* [DIRECTIVE] Output all entries below exactly as they are given.

* [RECORDS PROVIDED]
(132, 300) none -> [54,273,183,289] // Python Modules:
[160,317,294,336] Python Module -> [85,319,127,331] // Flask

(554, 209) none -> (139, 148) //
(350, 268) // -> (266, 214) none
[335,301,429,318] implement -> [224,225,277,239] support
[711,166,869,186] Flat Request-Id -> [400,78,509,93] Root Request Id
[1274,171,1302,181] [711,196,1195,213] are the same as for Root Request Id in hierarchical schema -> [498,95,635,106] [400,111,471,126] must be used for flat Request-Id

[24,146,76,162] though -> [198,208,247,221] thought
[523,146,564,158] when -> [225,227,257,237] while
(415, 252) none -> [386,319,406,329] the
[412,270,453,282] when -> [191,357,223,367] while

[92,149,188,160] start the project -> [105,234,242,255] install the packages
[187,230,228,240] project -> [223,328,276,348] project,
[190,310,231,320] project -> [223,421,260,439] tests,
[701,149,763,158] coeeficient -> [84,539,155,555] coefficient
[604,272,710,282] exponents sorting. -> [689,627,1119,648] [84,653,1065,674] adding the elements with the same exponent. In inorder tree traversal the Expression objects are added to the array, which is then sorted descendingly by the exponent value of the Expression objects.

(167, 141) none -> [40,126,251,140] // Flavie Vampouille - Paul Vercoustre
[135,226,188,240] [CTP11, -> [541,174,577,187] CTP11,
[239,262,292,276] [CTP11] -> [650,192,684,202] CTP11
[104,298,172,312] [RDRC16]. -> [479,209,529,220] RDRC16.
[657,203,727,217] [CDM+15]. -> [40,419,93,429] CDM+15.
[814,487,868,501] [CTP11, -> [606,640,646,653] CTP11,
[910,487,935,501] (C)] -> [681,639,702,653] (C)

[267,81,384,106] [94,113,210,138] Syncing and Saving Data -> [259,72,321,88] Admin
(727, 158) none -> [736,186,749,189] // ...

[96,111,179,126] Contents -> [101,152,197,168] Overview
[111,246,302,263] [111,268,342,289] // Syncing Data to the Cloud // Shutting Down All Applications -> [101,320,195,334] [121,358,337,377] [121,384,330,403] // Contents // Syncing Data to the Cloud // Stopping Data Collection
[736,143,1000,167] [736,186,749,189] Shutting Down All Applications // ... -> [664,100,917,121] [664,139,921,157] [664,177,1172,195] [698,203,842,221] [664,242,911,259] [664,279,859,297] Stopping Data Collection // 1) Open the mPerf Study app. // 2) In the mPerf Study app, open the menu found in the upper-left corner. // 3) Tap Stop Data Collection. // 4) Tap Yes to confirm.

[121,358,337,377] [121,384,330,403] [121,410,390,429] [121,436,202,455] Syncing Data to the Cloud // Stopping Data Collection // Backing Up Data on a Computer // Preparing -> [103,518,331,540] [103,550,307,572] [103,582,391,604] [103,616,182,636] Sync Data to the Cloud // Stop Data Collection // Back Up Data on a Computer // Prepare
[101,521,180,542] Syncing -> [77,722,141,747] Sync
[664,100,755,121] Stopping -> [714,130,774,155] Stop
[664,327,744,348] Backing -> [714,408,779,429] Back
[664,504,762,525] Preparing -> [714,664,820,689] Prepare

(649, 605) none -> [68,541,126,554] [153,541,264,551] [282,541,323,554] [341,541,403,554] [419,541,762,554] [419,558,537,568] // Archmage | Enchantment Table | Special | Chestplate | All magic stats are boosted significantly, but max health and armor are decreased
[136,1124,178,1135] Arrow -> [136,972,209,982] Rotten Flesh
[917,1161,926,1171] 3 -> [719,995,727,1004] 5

* [ANSWER TO THIS EXERCISE]
(132, 300) none -> [54,273,183,289] // Python Modules:
[160,317,294,336] Python Module -> [85,319,127,331] // Flask

(554, 209) none -> (139, 148) //
(350, 268) // -> (266, 214) none
[335,301,429,318] implement -> [224,225,277,239] support
[711,166,869,186] Flat Request-Id -> [400,78,509,93] Root Request Id
[1274,171,1302,181] [711,196,1195,213] are the same as for Root Request Id in hierarchical schema -> [498,95,635,106] [400,111,471,126] must be used for flat Request-Id

[24,146,76,162] though -> [198,208,247,221] thought
[523,146,564,158] when -> [225,227,257,237] while
(415, 252) none -> [386,319,406,329] the
[412,270,453,282] when -> [191,357,223,367] while

[92,149,188,160] start the project -> [105,234,242,255] install the packages
[187,230,228,240] project -> [223,328,276,348] project,
[190,310,231,320] project -> [223,421,260,439] tests,
[701,149,763,158] coeeficient -> [84,539,155,555] coefficient
[604,272,710,282] exponents sorting. -> [689,627,1119,648] [84,653,1065,674] adding the elements with the same exponent. In inorder tree traversal the Expression objects are added to the array, which is then sorted descendingly by the exponent value of the Expression objects.

(167, 141) none -> [40,126,251,140] // Flavie Vampouille - Paul Vercoustre
[135,226,188,240] [CTP11, -> [541,174,577,187] CTP11,
[239,262,292,276] [CTP11] -> [650,192,684,202] CTP11
[104,298,172,312] [RDRC16]. -> [479,209,529,220] RDRC16.
[657,203,727,217] [CDM+15]. -> [40,419,93,429] CDM+15.
[814,487,868,501] [CTP11, -> [606,640,646,653] CTP11,
[910,487,935,501] (C)] -> [681,639,702,653] (C)

[267,81,384,106] [94,113,210,138] Syncing and Saving Data -> [259,72,321,88] Admin
(727, 158) none -> [736,186,749,189] // ...

[96,111,179,126] Contents -> [101,152,197,168] Overview
[111,246,302,263] [111,268,342,289] // Syncing Data to the Cloud // Shutting Down All Applications -> [101,320,195,334] [121,358,337,377] [121,384,330,403] // Contents // Syncing Data to the Cloud // Stopping Data Collection
[736,143,1000,167] [736,186,749,189] Shutting Down All Applications // ... -> [664,100,917,121] [664,139,921,157] [664,177,1172,195] [698,203,842,221] [664,242,911,259] [664,279,859,297] Stopping Data Collection // 1) Open the mPerf Study app. // 2) In the mPerf Study app, open the menu found in the upper-left corner. // 3) Tap Stop Data Collection. // 4) Tap Yes to confirm.

[121,358,337,377] [121,384,330,403] [121,410,390,429] [121,436,202,455] Syncing Data to the Cloud // Stopping Data Collection // Backing Up Data on a Computer // Preparing -> [103,518,331,540] [103,550,307,572] [103,582,391,604] [103,616,182,636] Sync Data to the Cloud // Stop Data Collection // Back Up Data on a Computer // Prepare
[101,521,180,542] Syncing -> [77,722,141,747] Sync
[664,100,755,121] Stopping -> [714,130,774,155] Stop
[664,327,744,348] Backing -> [714,408,779,429] Back
[664,504,762,525] Preparing -> [714,664,820,689] Prepare

(649, 605) none -> [68,541,126,554] [153,541,264,551] [282,541,323,554] [341,541,403,554] [419,541,762,554] [419,558,537,568] // Archmage | Enchantment Table | Special | Chestplate | All magic stats are boosted significantly, but max health and armor are decreased
[136,1124,178,1135] Arrow -> [136,972,209,982] Rotten Flesh
[917,1161,926,1171] 3 -> [719,995,727,1004] 5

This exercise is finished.